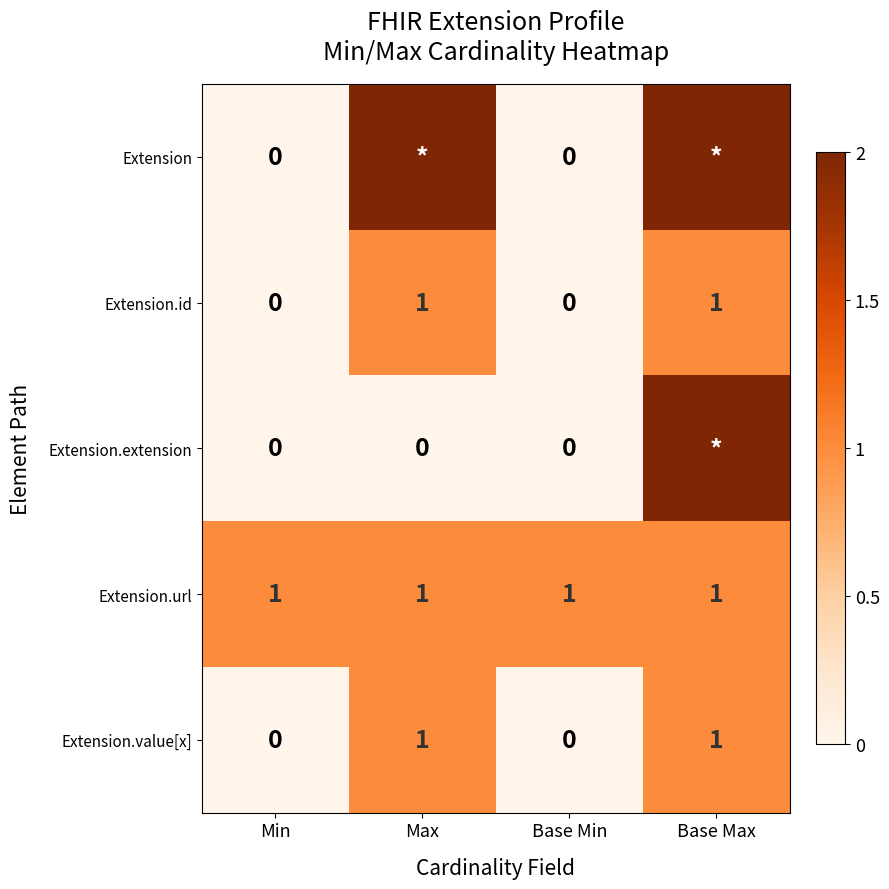

How many distinct data groups are displayed?

5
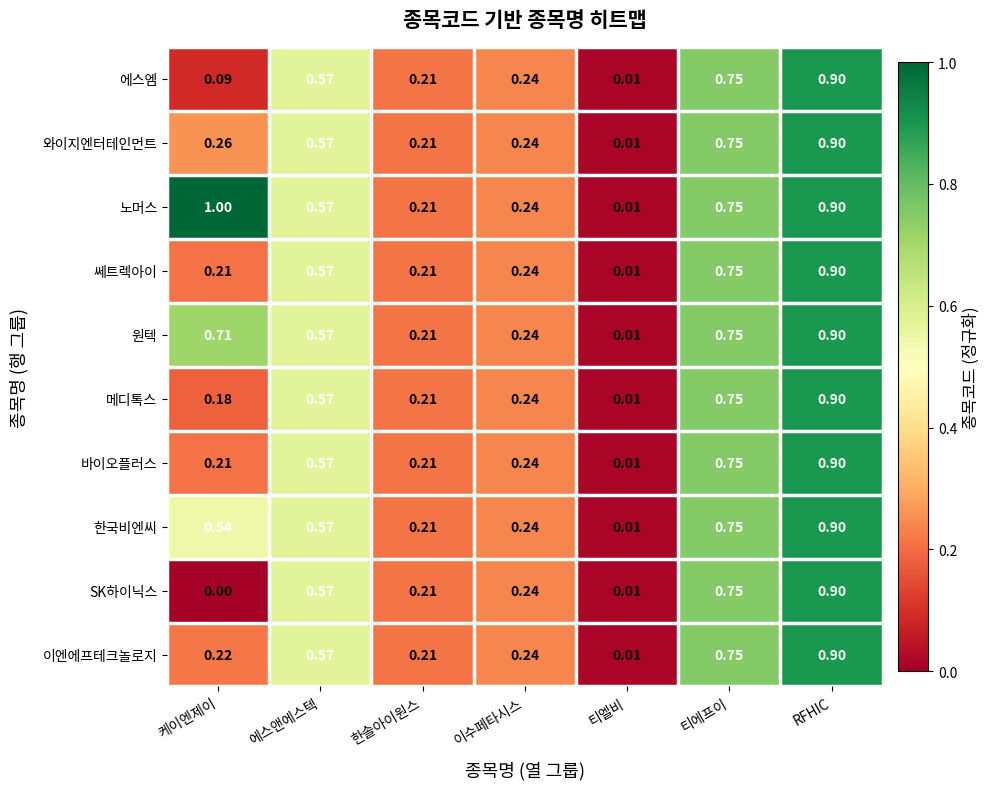

Which label corresponds to the largest value in the chart?

케이엔제이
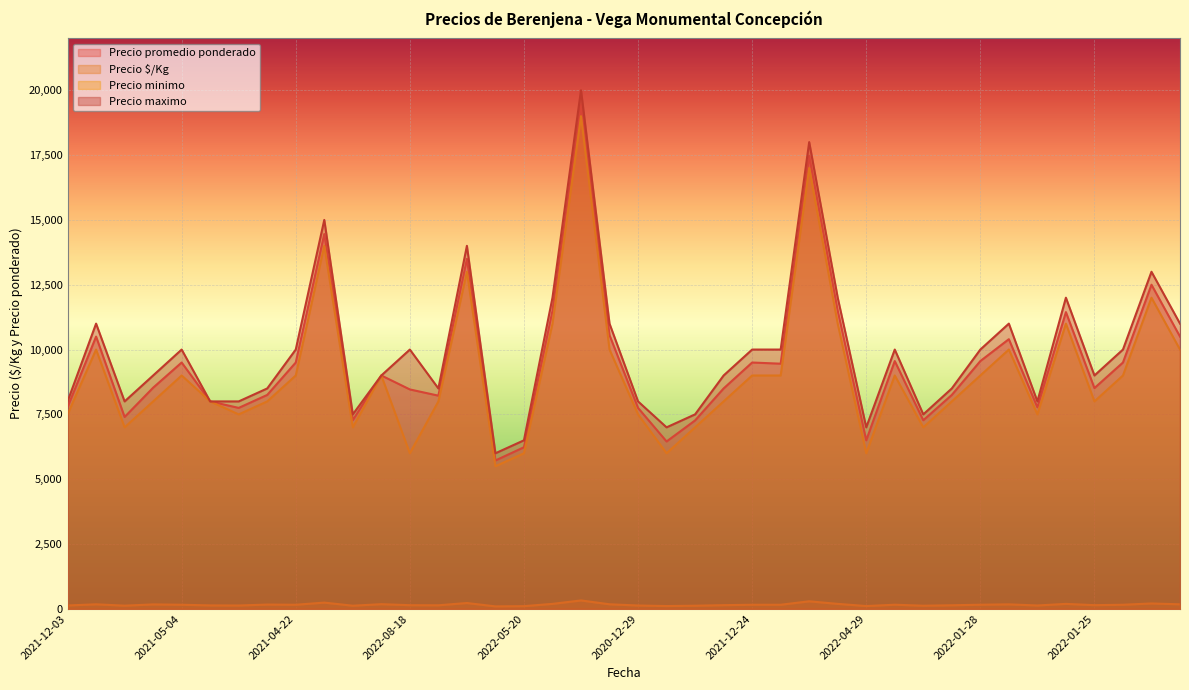

Which category has the lowest value across all series?

2022-06-02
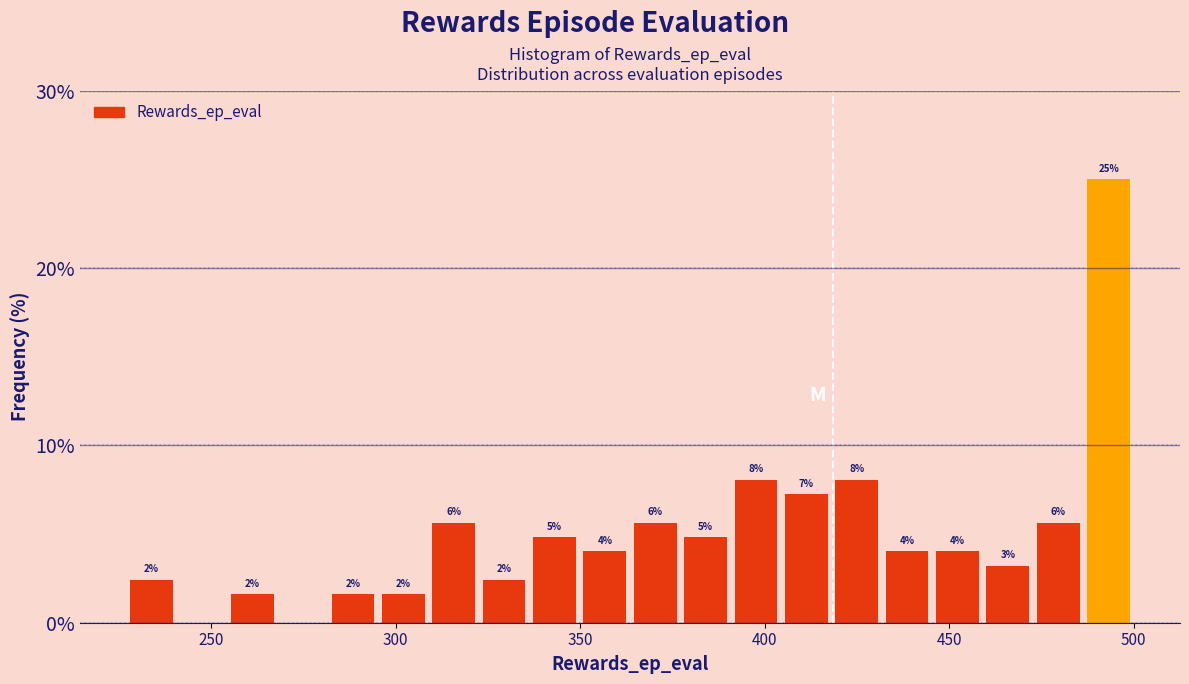

Read against the x-axis, roughly where is the centre of the tallest bar?

495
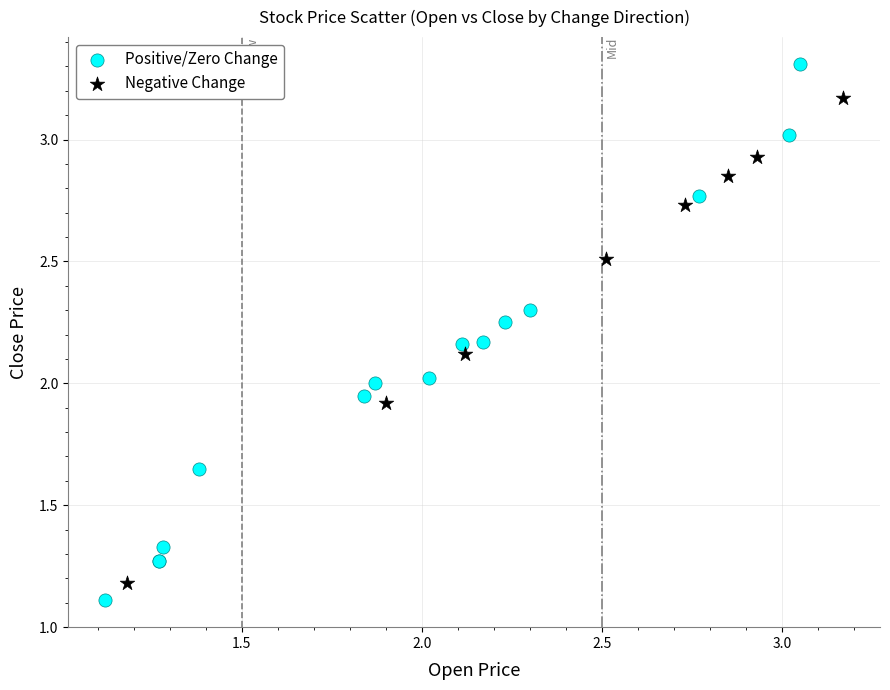

Which series has the widest spread of Y values?

Positive/Zero Change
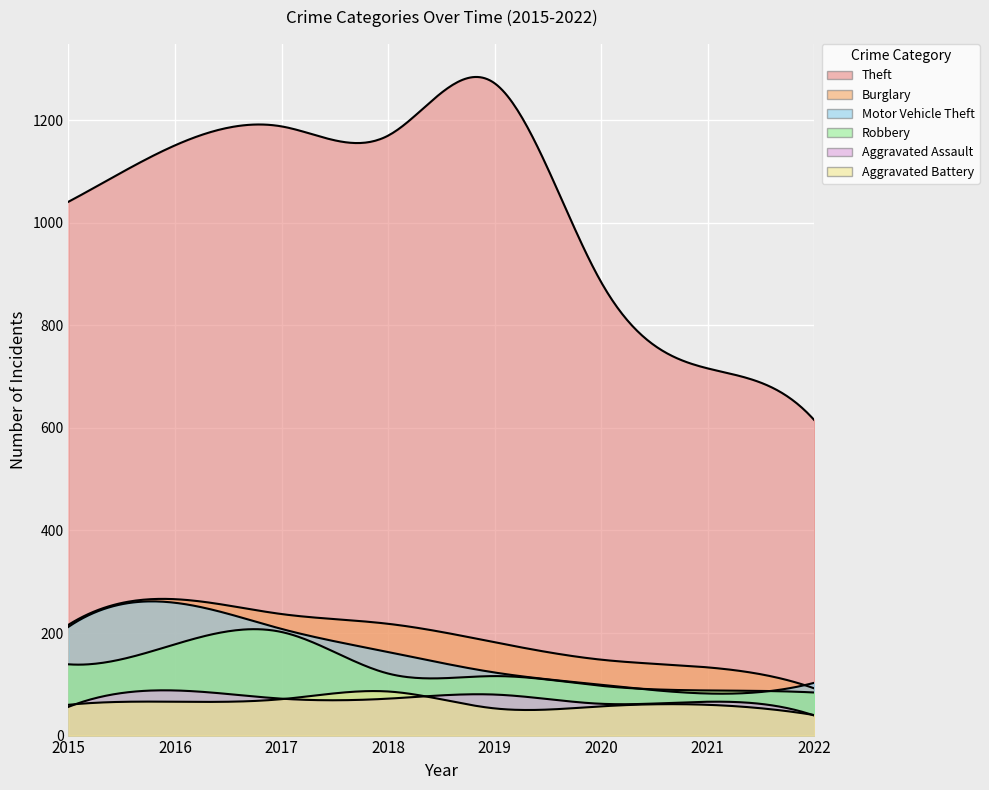

In Theft, how many points are lower than both neighbors (excluding endpoints)?

1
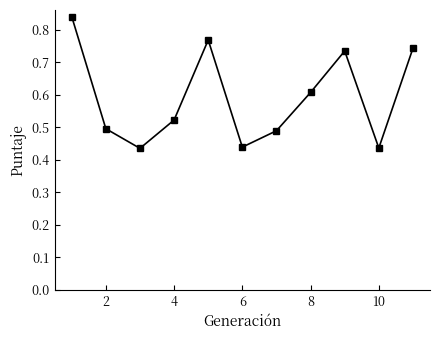

How many interior local peaks (higher than both neighbors) does the data have?

2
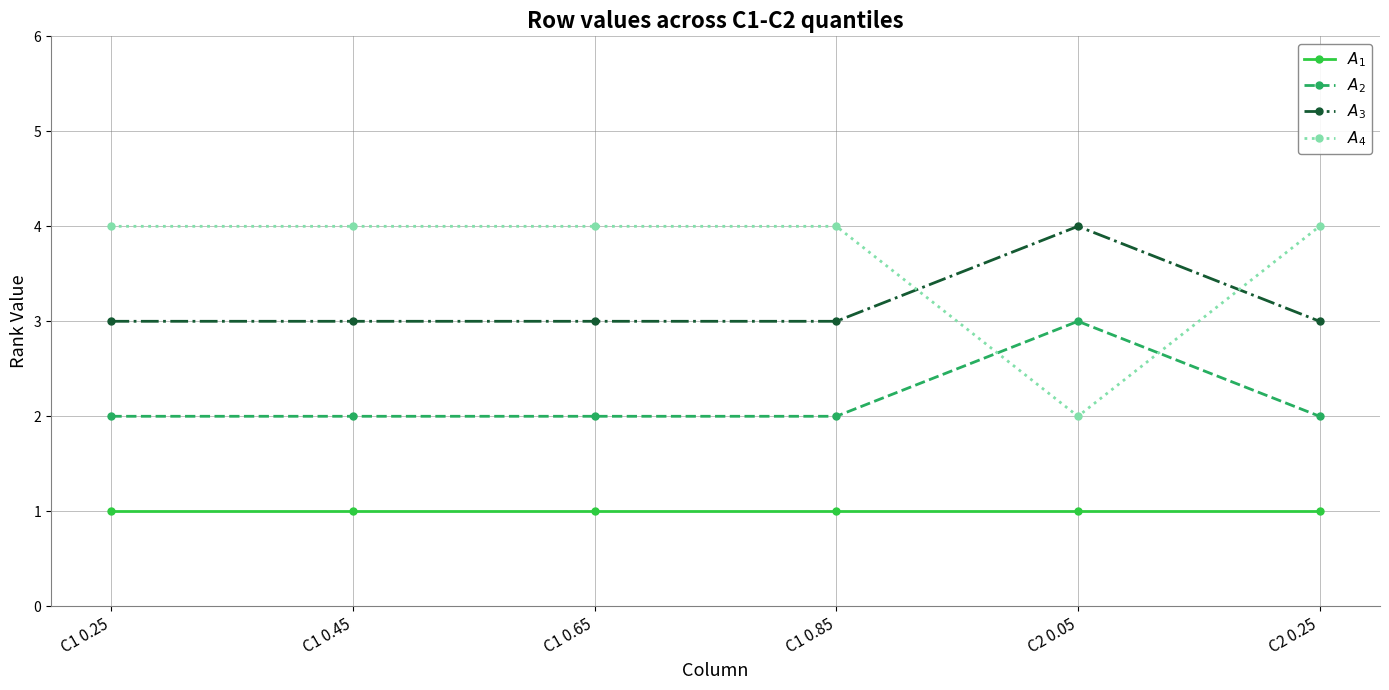

True or false: $A_{4}$ and $A_{1}$ cross at least once.

False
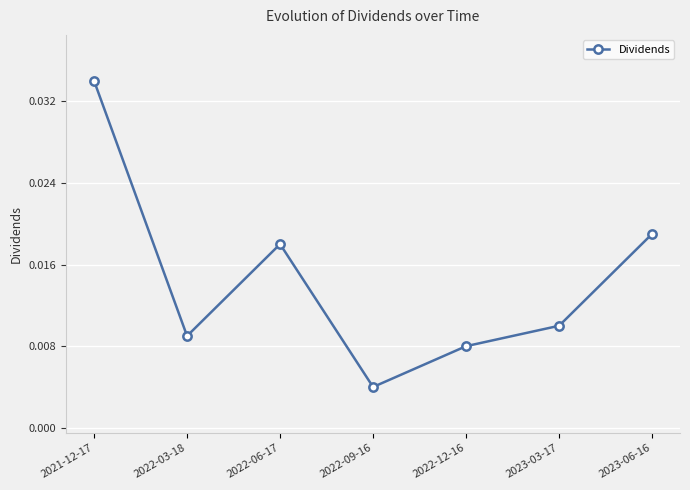

What is the label of the 3rd point from the right?

2022-12-16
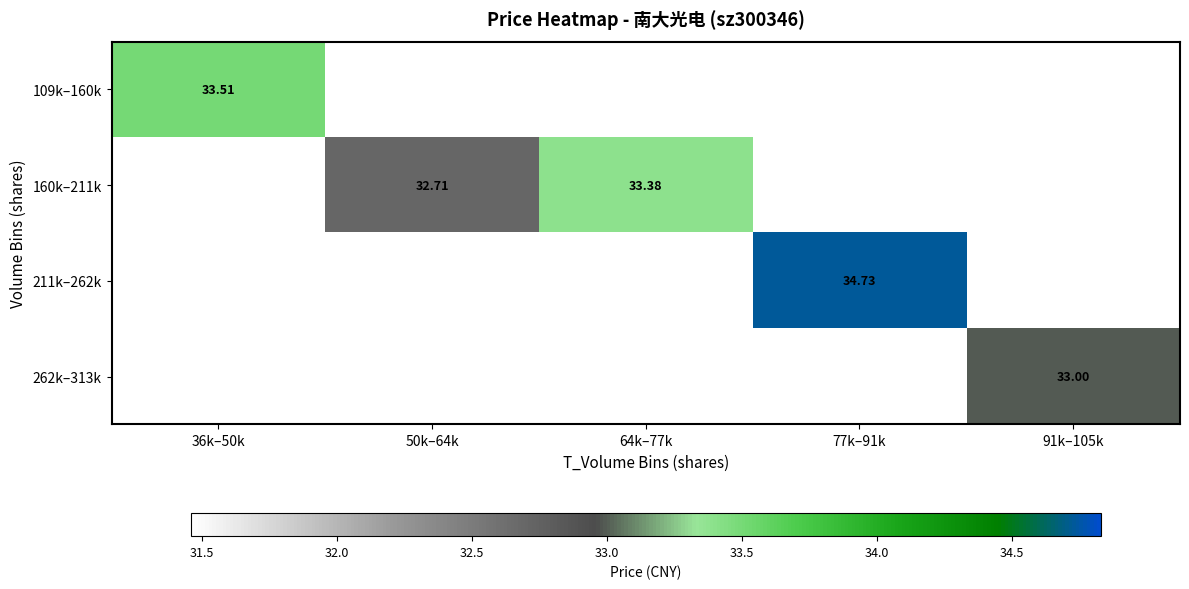

Where is 109k–160k nearest to the value 33?

36k–50k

========================================

■ **Task directions**:
Write out all of the lines above with "neighbors" replaced by "adjacent points" everywhere and everything else unchanged. Leave the pictures out.

■ **Your solution**:
How many distinct data groups are displayed?

5

Which label corresponds to the largest value in the chart?

케이엔제이

Which category has the lowest value across all series?

2022-06-02

Read against the x-axis, roughly where is the centre of the tallest bar?

495

Which series has the widest spread of Y values?

Positive/Zero Change

In Theft, how many points are lower than both adjacent points (excluding endpoints)?

1

How many interior local peaks (higher than both adjacent points) does the data have?

2

True or false: $A_{4}$ and $A_{1}$ cross at least once.

False

What is the label of the 3rd point from the right?

2022-12-16

Where is 109k–160k nearest to the value 33?

36k–50k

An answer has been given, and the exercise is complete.